Matteo contro Matteo

/ 23.09.2019
di Aldo Cazzullo

Matteo Renzi continua a stupire. La sua decisione di uscire dal partito democratico è all’apparenza incomprensibile. L’ex premier aveva annunciato che se ne sarebbe andato se il Pd avesse fatto l’accordo con i 5 Stelle; ma è stato proprio lui a propiziare la svolta. La spiegazione al suo addio può essere una sola: Renzi vuole diventare il capo del centrodestra italiano, in competizione con l’altro Matteo, Salvini. Più precisamente, il suo obiettivo è rappresentare il punto di riferimento dei moderati, dei cattolici, dei liberali stretti tra l’estremismo leghista e il governo giallorosso. Il suo modello è Emmanuel Macron: non a caso gli europarlamentari di Renzi sono destinati a lasciare il gruppo socialista e democratico per confluire in quello guidato dal presidente francese. Renzi non vuole affatto fondare un altro partitino di sinistra.

Anche per questo ha lasciato alcuni suoi uomini nel Pd e, nell’annunciare la formazione di nuovi gruppi alla Camera e al Senato, parla di «numero chiuso»: non vuole troppi parlamentari in arrivo da sinistra, perché punta a raccoglierne altrettanti a destra. È un’operazione legittima e anche interessante. Nei prossimi mesi Renzi avrà in pugno le chiavi del governo, e potrà farlo cadere quando vorrà. Con due incognite però. La prima è il sistema elettorale: un simile schema ha bisogno del proporzionale; in caso contrario il nuovo partito dovrà cercare alleanze, con il Pd o persino con una Lega post-salviniana. La seconda è il peso elettorale. Renzi a sinistra è sempre stato considerato un intruso.
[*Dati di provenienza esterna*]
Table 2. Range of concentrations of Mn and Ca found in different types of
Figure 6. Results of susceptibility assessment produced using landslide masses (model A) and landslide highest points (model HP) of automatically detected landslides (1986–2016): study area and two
Ma a destra ha soprattutto un consenso non votante. Per anni molti elettori di sinistra hanno sostenuto che Fini era meno peggio di Berlusconi; ma poi mica votavano Fini. Oggi per un elettore di destra Renzi è meno peggio di D’Alema; ma non per questo voterà Renzi. Quanto al Pd, la «ditta» si libera dell’uomo di Rignano e dell’anomalia che rappresentava; ma rischia di chiudersi nella trincea del 25% (il risultato di Bersani del 2013), forse neanche quello.Del resto, la biografia di Renzi è una sequela di sorprese. Al liceo lo chiamavano il Bomba, perché le sparava grosse. Così almeno raccontò un suo ex compagno in una perfida telefonata a un’emittente fiorentina, Lady Radio.
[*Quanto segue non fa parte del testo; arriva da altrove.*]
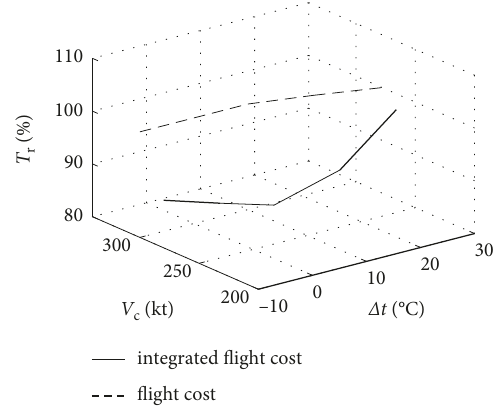
Figure 7: Effect of temperature on optimization parameters.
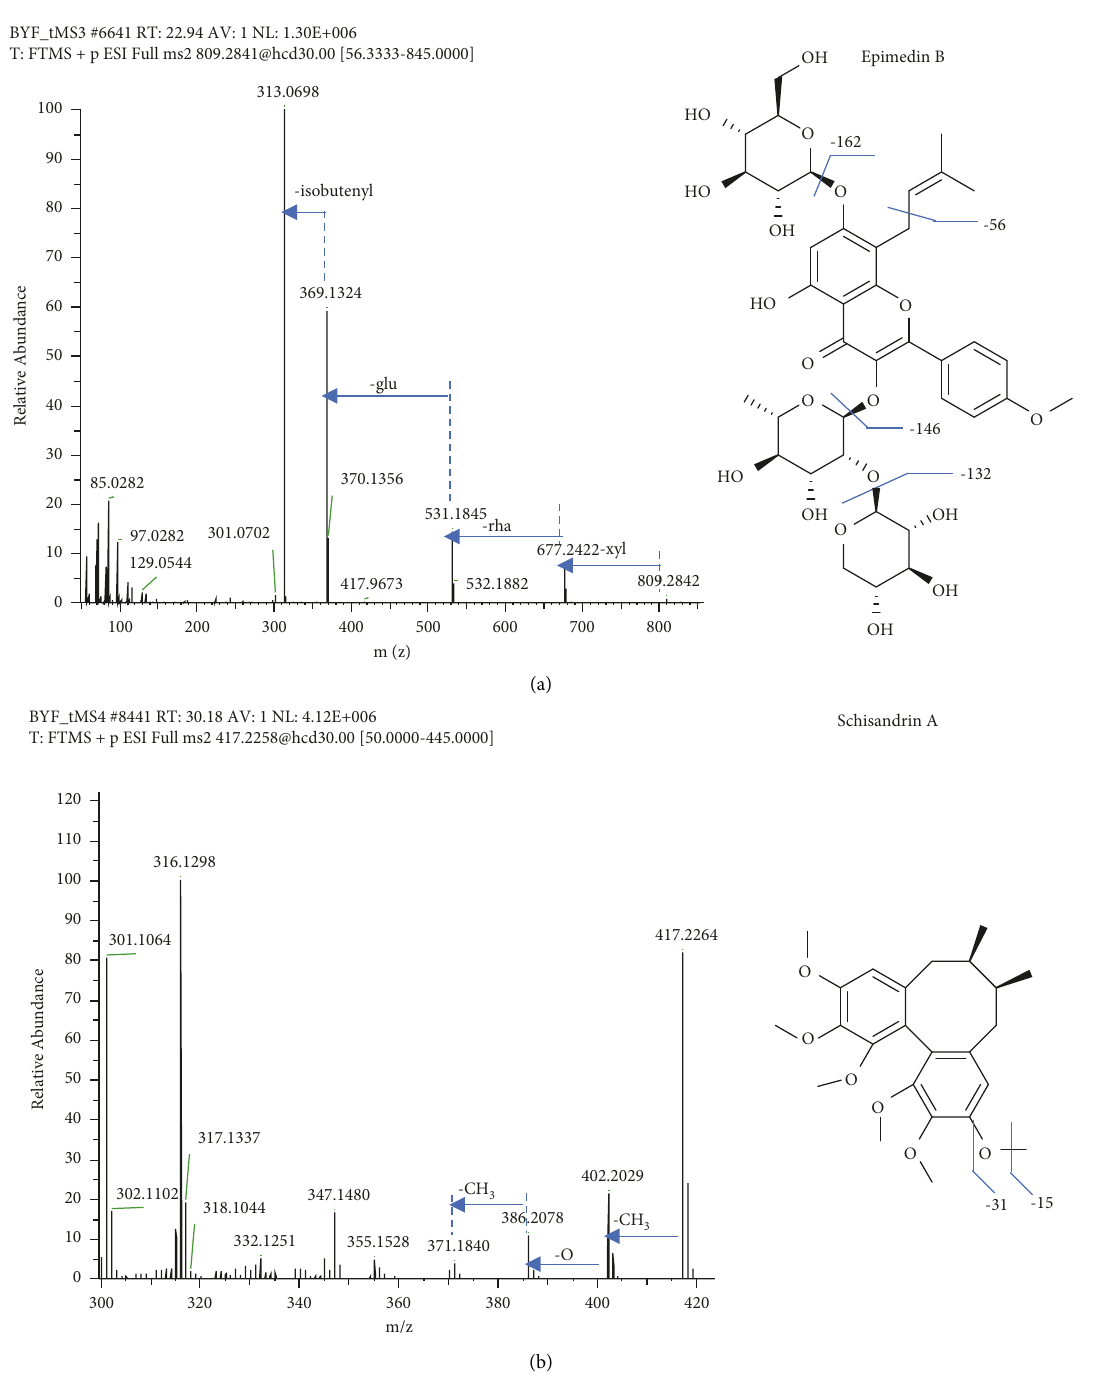
Figure 3: MS/MS spectra and structure of epimedin B (a) and schisandrin A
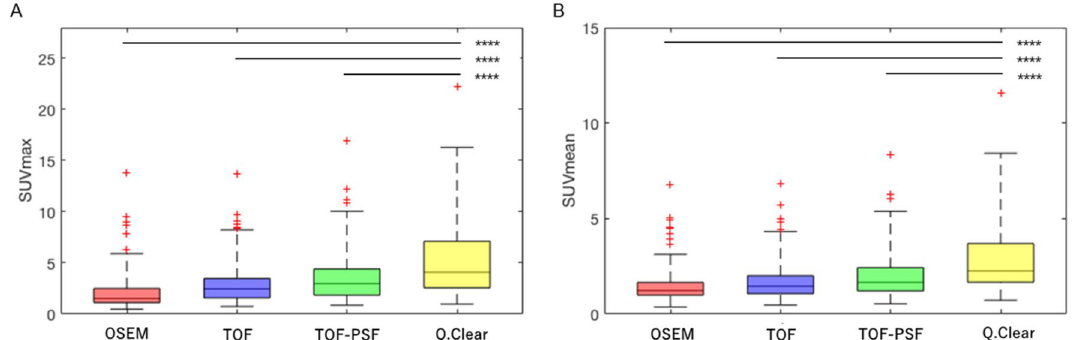
Figure 4. The box plots of ( A ) SUVmax and ( B ) SUVmean measurements of 75 pulmonary nodules on PET images reconstructed with different methods. Highly statistically significant differences (noted as ****P values < 0.001) in the SUVmax and SUVmean were shown between PET images reconstructed with Q.Clear and each of the other 3 methods (OSEM, TOF, and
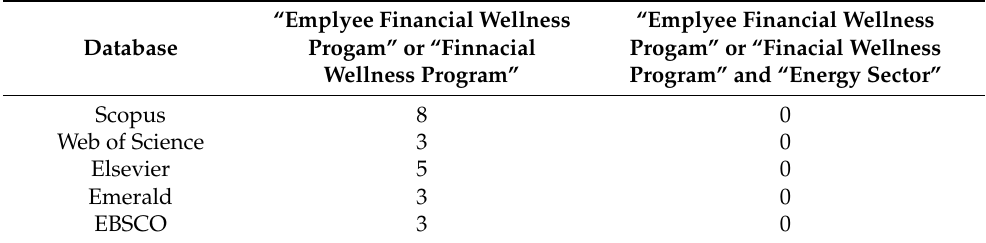
Table 1. Number of articles by search terms and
Avevano sorriso anche i professori, leggendo il suo articolo su «Il divino», mensile del liceo ginnasio Dante di Firenze: «Forlani ha commesso molti errori, anche nella formazione delle liste, e dovrà passare la mano, com’è giusto che sia per un segretario che perde il 5%. La Dc deve veramente cambiare, in modo netto e deciso, mandando a casa i Forlani, i Gava, i Prandini e chi si oppone al rinnovamento…». Era il 1992. Matteo Renzi aveva 17 anni.È laureato in giurisprudenza (con 109; mancò il 110 perché discutendo la tesi litigò con il relatore), ma non ha un curriculum di eccellenza. Parlotta l’inglese con l’accento toscano, ma non ha fatto master all’estero.
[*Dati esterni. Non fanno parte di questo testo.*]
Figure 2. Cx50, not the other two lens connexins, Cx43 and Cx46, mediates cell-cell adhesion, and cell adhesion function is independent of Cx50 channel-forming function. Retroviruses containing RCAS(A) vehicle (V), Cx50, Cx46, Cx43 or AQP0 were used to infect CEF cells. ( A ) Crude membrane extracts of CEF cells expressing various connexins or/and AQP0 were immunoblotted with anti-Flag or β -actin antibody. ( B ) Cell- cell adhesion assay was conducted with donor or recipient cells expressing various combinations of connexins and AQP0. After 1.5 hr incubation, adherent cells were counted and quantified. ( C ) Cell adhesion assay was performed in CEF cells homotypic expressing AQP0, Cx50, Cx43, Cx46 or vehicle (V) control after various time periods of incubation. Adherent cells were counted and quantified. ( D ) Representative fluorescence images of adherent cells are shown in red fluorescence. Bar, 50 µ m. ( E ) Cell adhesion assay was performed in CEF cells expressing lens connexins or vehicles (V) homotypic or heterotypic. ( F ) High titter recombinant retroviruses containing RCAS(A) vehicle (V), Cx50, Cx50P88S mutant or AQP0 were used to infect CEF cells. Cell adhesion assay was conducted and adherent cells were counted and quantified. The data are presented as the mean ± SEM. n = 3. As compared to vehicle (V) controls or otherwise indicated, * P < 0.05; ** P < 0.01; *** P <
Matteo Renzi non è frutto delle élites. È un politico puro. Con i suoi limiti, e con due punti di forza: il fiuto e l’energia. Il fiuto gli ha suggerito a suo tempo che l’unico modo per emergere a sinistra era andare contro la vecchia guardia, cavalcando l’insofferenza della base per leader che non vincevano mai. Poi ha usato contro l’intera classe politica lo stesso linguaggio e gli stessi argomenti della gente comune. Infine ha alzato il tiro contro l’establishment, dalle banche ai sindacati. Si è insomma costruito contro il Palazzo.

Ma il Palazzo gliel’ha fatta pagare. E alla fine anche la gente.Renzi conta ancora molto dentro i meccanismi della politica. Ma nel Paese non è popolare. La sua frase-chiave è: «La vecchia sinistra ha sempre voluto cambiare gli italiani. Ma a me gli italiani piacciono così come sono. Io voglio cambiare l’Italia». Il problema è che a molti italiani non piace più lui.